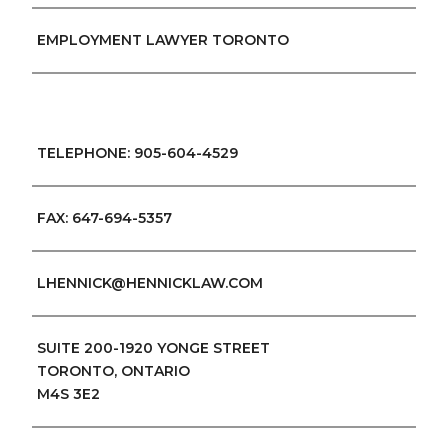
EMPLOYMENT LAWYER TORONTO
TELEPHONE: 905-604-4529
FAX: 647-694-5357
LHENNICK@HENNICKLAW.COM
SUITE 200-1920 YONGE STREET
TORONTO, ONTARIO
M4S 3E2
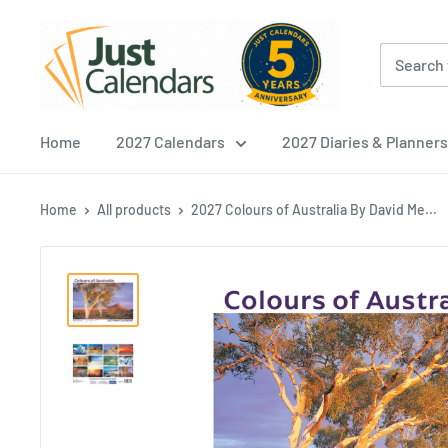
Skip
Just
to
Calendars
content
Home
2027 Calendars
2027 Diaries & Planners
Home
All products
2027 Colours of Australia By David Me...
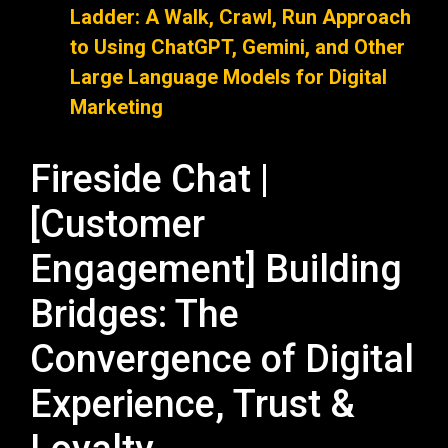
Ladder: A Walk, Crawl, Run Approach
to Using ChatGPT, Gemini, and Other
Large Language Models for Digital
Marketing
Fireside Chat |
[Customer
Engagement] Building
Bridges: The
Convergence of Digital
Experience, Trust &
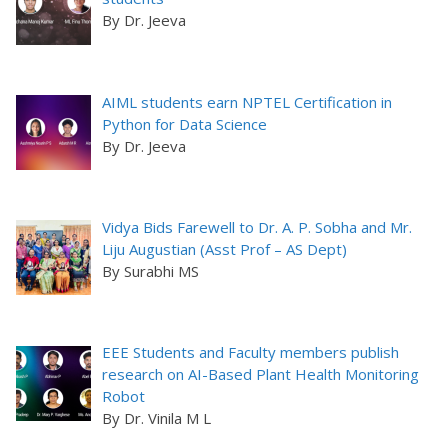
By Dr. Jeeva
AIML students earn NPTEL Certification in
Python for Data Science
By Dr. Jeeva
Vidya Bids Farewell to Dr. A. P. Sobha and Mr.
Liju Augustian (Asst Prof – AS Dept)
By Surabhi MS
EEE Students and Faculty members publish
research on AI-Based Plant Health Monitoring
Robot
By Dr. Vinila M L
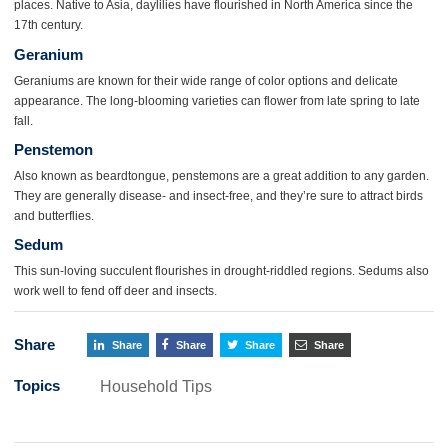
places. Native to Asia, daylilies have flourished in North America since the
17th century.
Geranium
Geraniums are known for their wide range of color options and delicate
appearance. The long-blooming varieties can flower from late spring to late
fall.
Penstemon
Also known as beardtongue, penstemons are a great addition to any garden.
They are generally disease- and insect-free, and they’re sure to attract birds
and butterflies.
Sedum
This sun-loving succulent flourishes in drought-riddled regions. Sedums also
work well to fend off deer and insects.
Share
Share
Share
Share
Share
Topics
Household Tips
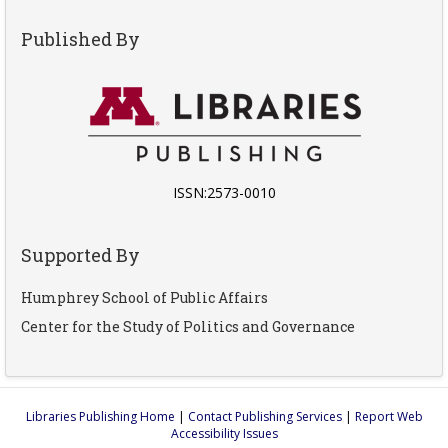
Published By
ISSN:2573-0010
Supported By
Humphrey School of Public Affairs
Center for the Study of Politics and Governance
Libraries Publishing Home
|
Contact Publishing Services
|
Report Web
Accessibility Issues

○ ○ ○ ○ ○

§ **EXERCISE**
With no pictures included, write out the entries exactly.

§ **THE ANSWER**
EMPLOYMENT LAWYER TORONTO
TELEPHONE: 905-604-4529
FAX: 647-694-5357
LHENNICK@HENNICKLAW.COM
SUITE 200-1920 YONGE STREET
TORONTO, ONTARIO
M4S 3E2
Skip
Just
to
Calendars
content
Home
2027 Calendars
2027 Diaries & Planners
Home
All products
2027 Colours of Australia By David Me...
Ladder: A Walk, Crawl, Run Approach
to Using ChatGPT, Gemini, and Other
Large Language Models for Digital
Marketing
Fireside Chat |
[Customer
Engagement] Building
Bridges: The
Convergence of Digital
Experience, Trust &
By Dr. Jeeva
AIML students earn NPTEL Certification in
Python for Data Science
By Dr. Jeeva
Vidya Bids Farewell to Dr. A. P. Sobha and Mr.
Liju Augustian (Asst Prof – AS Dept)
By Surabhi MS
EEE Students and Faculty members publish
research on AI-Based Plant Health Monitoring
Robot
By Dr. Vinila M L
places. Native to Asia, daylilies have flourished in North America since the
17th century.
Geranium
Geraniums are known for their wide range of color options and delicate
appearance. The long-blooming varieties can flower from late spring to late
fall.
Penstemon
Also known as beardtongue, penstemons are a great addition to any garden.
They are generally disease- and insect-free, and they’re sure to attract birds
and butterflies.
Sedum
This sun-loving succulent flourishes in drought-riddled regions. Sedums also
work well to fend off deer and insects.
Share
Share
Share
Share
Share
Topics
Household Tips
Published By
ISSN:2573-0010
Supported By
Humphrey School of Public Affairs
Center for the Study of Politics and Governance
Libraries Publishing Home
|
Contact Publishing Services
|
Report Web
Accessibility Issues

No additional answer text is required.